For the Christian, the cross is both a symbol of horror and hope. Our Lord Jesus died an excruciatingly painful and shameful death on the cross - drinking empty the cup of God's wrath. And the author of Hebrews reminds us that, though painful, it was with the expectation of future joy that Jesus, the Author and Perfecter of our faith, "endured the cross, despising the shame, and has sat down at the right hand of the throne of God." (Heb. 12:2).

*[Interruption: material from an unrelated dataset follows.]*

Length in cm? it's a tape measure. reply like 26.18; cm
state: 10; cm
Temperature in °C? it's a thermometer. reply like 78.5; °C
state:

This great symbol of the Christian faith has become less a token of hope and more a meaningless sign commercialized in jewelry, bumper stickers, cards, bookmarks - you name it! Calvin Miller refers to these as "celluloid crosses." He comments that: "Our world has literally gone 'cross crazy.' . . . We have literally 'crucified' the cross with overexposure! What does God expect of me in an age which undermines Jesus' sacrifice? I must cast off the cross as kitsch if I ever regain it as the rough bloody wood of Jesus' horror. The crucified Jesus was not a figure of silver hung on polished ebony. He was not a crucifix of cold, unfeeling metal, but a human being whose blood oozed out into the chilling winds of an April morning in the third decade of the first century. It is not what the Cross was to Jesus, but what it is to me that is so crucial" (Once Upon A Tree, p. 147).
When you think of the cross are you more inclined to conjure up images of gold and silver or that of Jesus' victory over death and sin?